* EXERCISE
Rewrite the records below with "locality" renamed to "site" everywhere, keeping every other line unchanged, and leave the pictures out.

Stored data:
◇ ◇ ◇ ◇

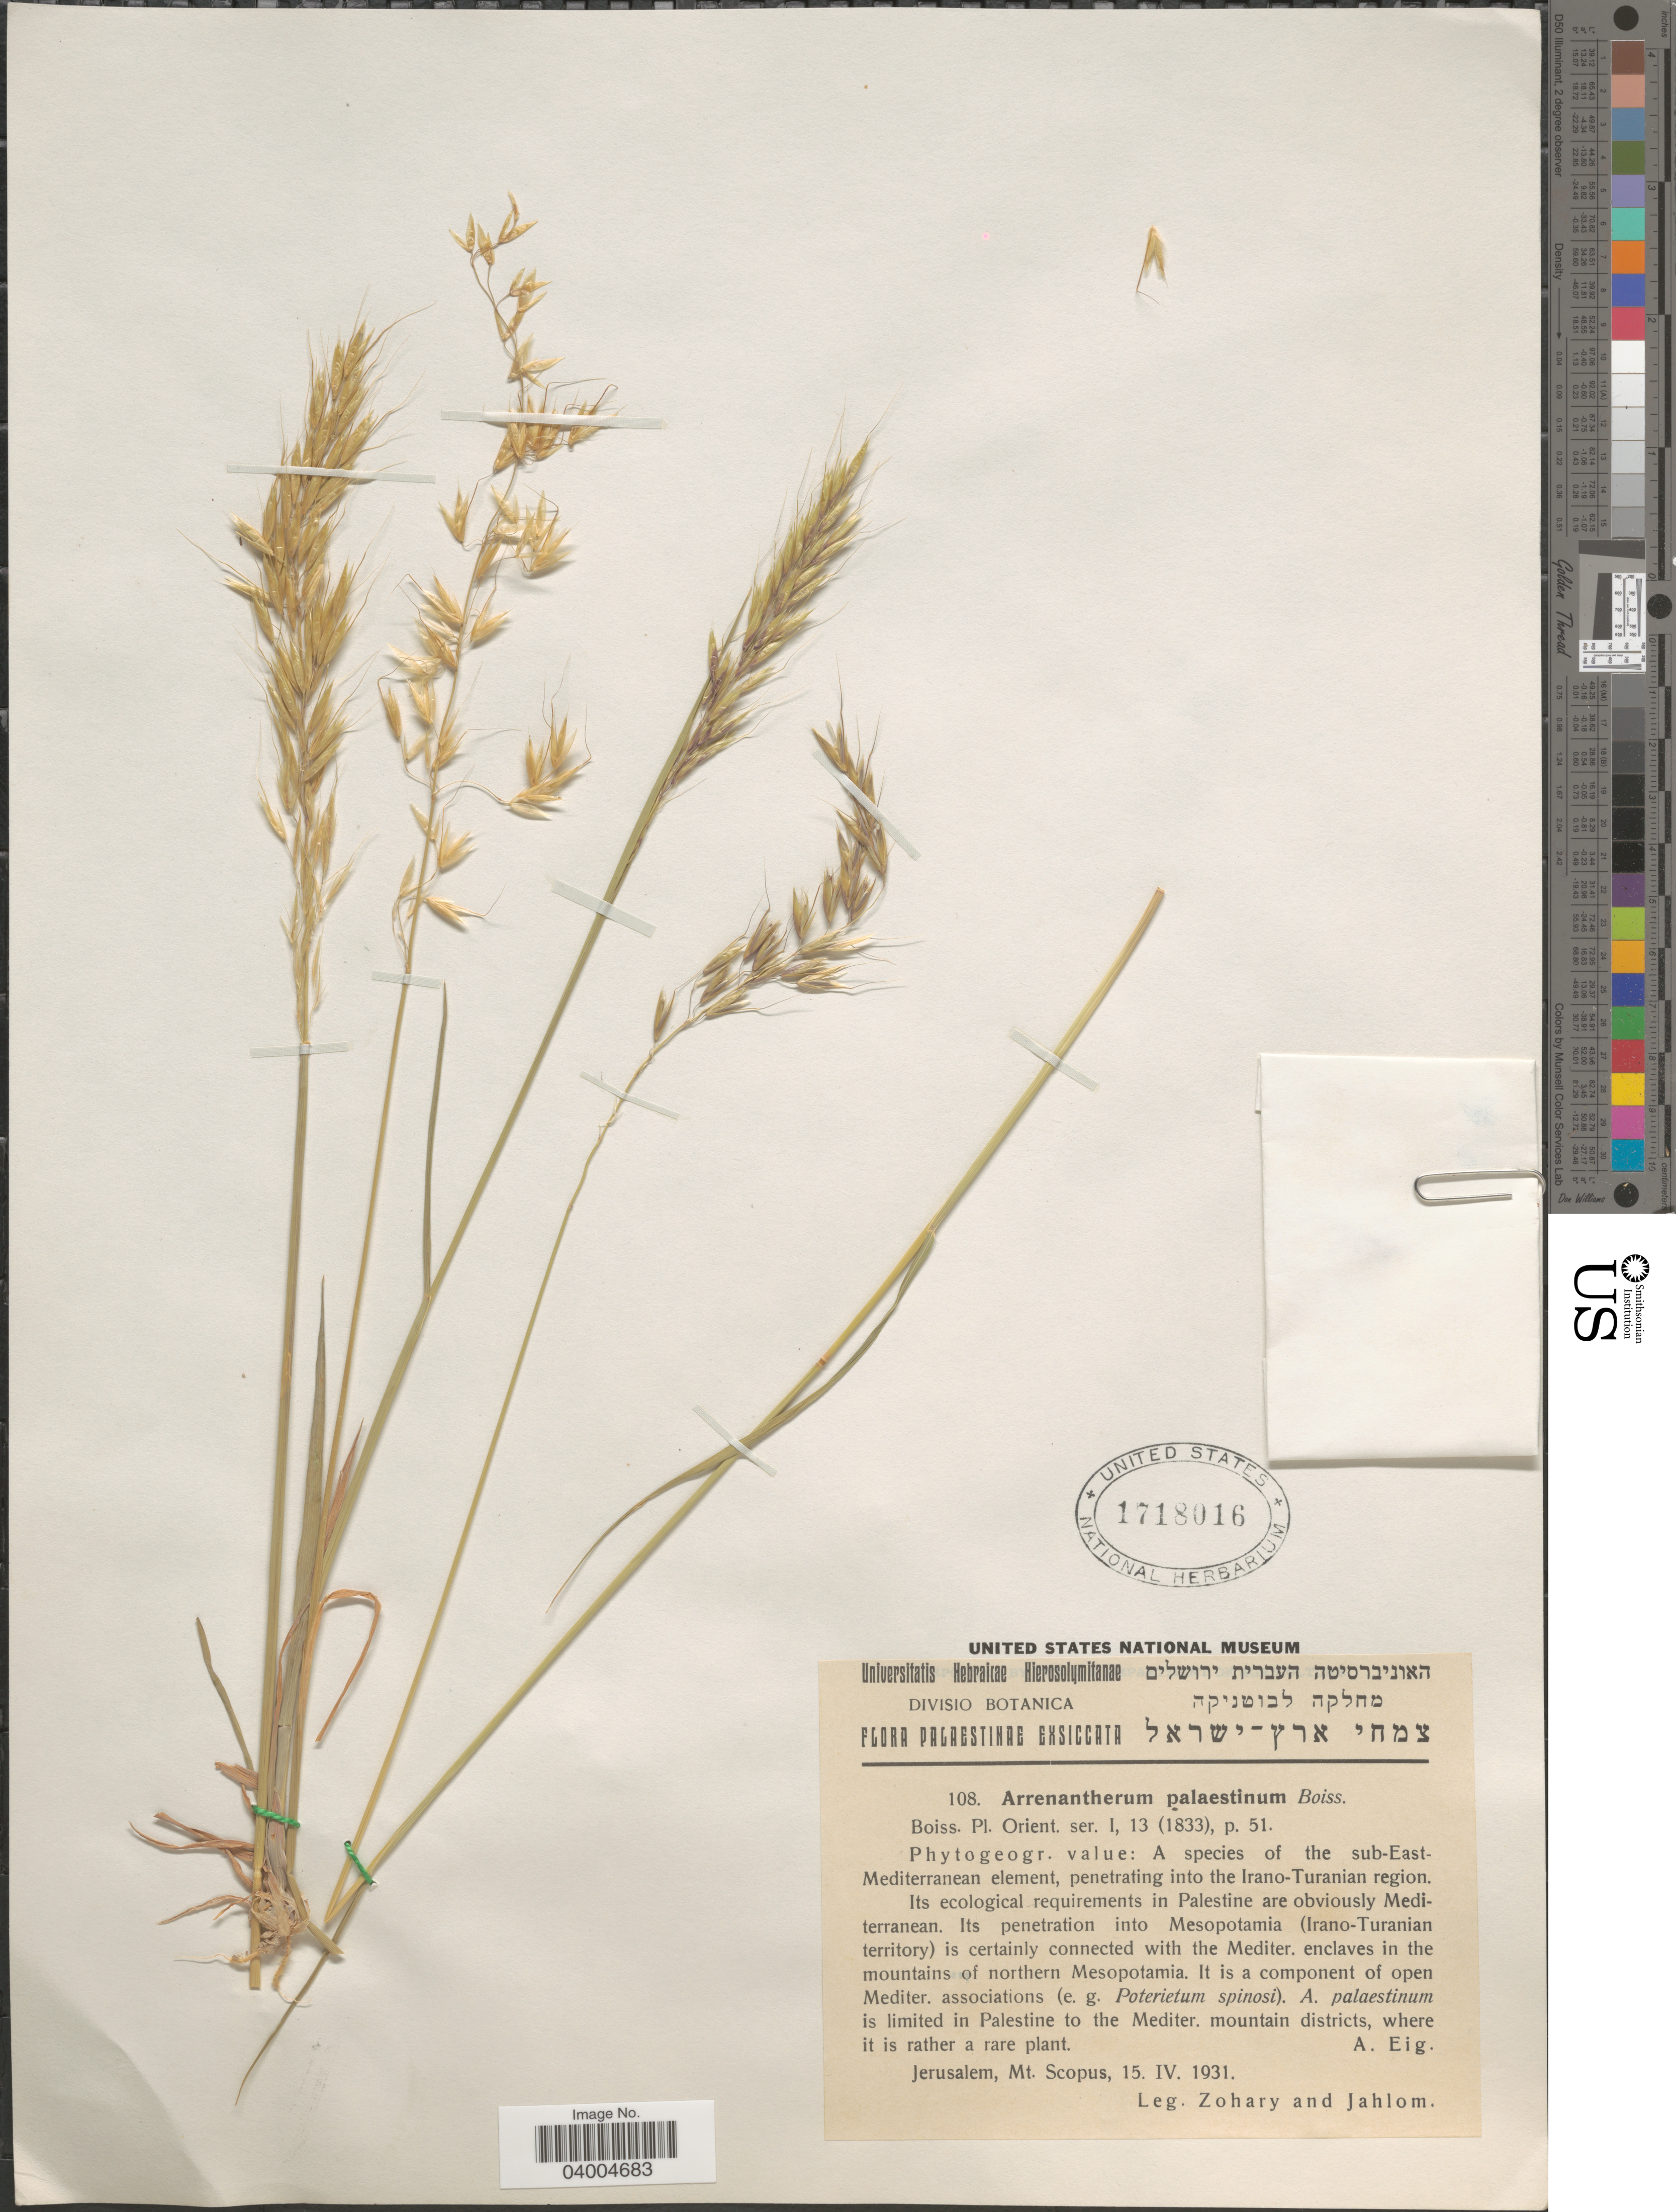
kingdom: Plantae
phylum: Tracheophyta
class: Liliopsida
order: Poales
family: Poaceae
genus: Arrhenatherum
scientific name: Arrhenatherum palaestenum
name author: Boiss.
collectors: Zohary & Jahlom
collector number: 108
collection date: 1931-04-15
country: Israel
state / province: Jerusalem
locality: Palaestinae. Mt. Scopus.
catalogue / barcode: US 1718016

◇ ◇ ◇ ◇

* TASK RESULT
kingdom: Plantae
phylum: Tracheophyta
class: Liliopsida
order: Poales
family: Poaceae
genus: Arrhenatherum
scientific name: Arrhenatherum palaestenum
name author: Boiss.
collectors: Zohary & Jahlom
collector number: 108
collection date: 1931-04-15
country: Israel
state / province: Jerusalem
site: Palaestinae. Mt. Scopus.
catalogue / barcode: US 1718016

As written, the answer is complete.